La Canebière, c’est une longue histoire. Celle de la voie la plus connue dans le monde de la plus ancienne ville de France. Des grecs venus de Phocée arrivèrent dans l’anse protectrice du Lacydon il y a plus de 26 siècles et colonisèrent la contrée. Contrairement à la légende officielle, les phocéens ne créèrent pas Massilia, ils nommèrent ce lieu et ce nom resta puisqu’ils avaient l’alphabet et firent-leur cet établissement comme pour nombre de comptoirs de Méditerranée. Ces conquérants commerçants guerriers navigateurs célibataires qui avaient fui l’Anatolie des bords de la mer Egée après la guerre de Troie épousèrent de belles Ségobriges; ces Celto-Ligures résidantes des lieux, étaient cousines des premiers occupants dont les vestiges d’habitations datent de plus de 8.000 ans avec un port et de la poterie là précisément ou s’est installé le musée d’histoire de Marseille sur le bassin et ses quais antiques à deux pas de la Canebière.

Comme Cadet Roussel, la Cannebière avait trois maisons. C’était avant Louis XIV et l’arrivée du café qui fit la fortune du port et de la ville au XVIIème. Elles étaient coincées entre le cours Saint-Louis en bordure du Jaret qui coule maintenant sous la chaussée de la Cannebière et l’arsenal des galères reconstruit par Colbert qui occupait tout l’angle nord-est du vieux port en lieu et place des anciens comptoirs pour la fabrication des cordages de chanvre, en latin canabis d’où canebe en provençal. La suppression par Louis XIV d’une partie des galères devenues obsolètes avec le développement des vaisseaux offrit un espace d’expansion jusqu’aux quais à cette voie qui sera agrandie à trente mètres de large. Les cordeliers tresseurs de chanvre avaient depuis longtemps disparu ne laissant que le souvenir de leur nom. Le grand café Turc s’y installa et donna à ce lieu un lustre inégalé depuis. Ce café où l’on venait du bout du monde, situé à l’angle du quai des Belges, perdit son nom de café Turc contre celui de café Belge en 1914.Les turcs étaient alors les alliés de l’ennemi allemand. Il a fermé en 1919 au profit d’autres établissement sur la Canebière comme le Café Riche, le plus luxueux construit un peu plus haut à l’angle du Cours Saint-Louis où l’on retrouve maintenant un grand magasin.

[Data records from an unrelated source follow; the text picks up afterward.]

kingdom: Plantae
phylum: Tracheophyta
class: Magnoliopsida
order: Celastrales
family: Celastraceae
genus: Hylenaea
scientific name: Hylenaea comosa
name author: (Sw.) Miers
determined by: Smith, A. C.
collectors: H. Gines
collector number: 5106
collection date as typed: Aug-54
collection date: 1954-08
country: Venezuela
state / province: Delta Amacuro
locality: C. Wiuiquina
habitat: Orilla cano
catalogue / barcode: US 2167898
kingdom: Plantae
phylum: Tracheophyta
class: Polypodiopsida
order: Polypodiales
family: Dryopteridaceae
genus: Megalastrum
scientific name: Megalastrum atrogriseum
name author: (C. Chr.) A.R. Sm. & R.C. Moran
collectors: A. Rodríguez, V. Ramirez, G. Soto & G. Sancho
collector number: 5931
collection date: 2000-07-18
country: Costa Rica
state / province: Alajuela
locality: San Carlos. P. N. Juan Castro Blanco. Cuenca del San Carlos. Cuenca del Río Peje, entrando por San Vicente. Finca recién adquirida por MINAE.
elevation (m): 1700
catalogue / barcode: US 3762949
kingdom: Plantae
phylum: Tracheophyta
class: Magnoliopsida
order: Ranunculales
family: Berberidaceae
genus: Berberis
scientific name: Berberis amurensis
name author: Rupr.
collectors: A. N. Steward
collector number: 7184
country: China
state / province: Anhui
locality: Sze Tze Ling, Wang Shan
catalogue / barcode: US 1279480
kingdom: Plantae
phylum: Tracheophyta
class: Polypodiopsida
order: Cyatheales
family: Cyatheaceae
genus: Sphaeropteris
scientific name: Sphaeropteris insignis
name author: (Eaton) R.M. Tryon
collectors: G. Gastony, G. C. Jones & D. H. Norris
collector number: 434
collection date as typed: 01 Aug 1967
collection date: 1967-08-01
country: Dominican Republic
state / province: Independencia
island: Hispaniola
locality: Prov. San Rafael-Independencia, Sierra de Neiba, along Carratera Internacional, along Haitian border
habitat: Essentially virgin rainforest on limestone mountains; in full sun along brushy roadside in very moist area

La Cannebière perd un N en 1927 et l’appellation de rue pour se nommer la Canebière par décision du Conseil Municipal qui décida de la réunification des trois tronçons formant la voie actuelle avec l’ancienne rue de Noailles et les allées de Meilhan plantées d’arbres jusqu’aux doubles flèches de l’église Saint-Vincent-de-Paul dite des Réformés.

La Canebière était née. Pas encore sa légende.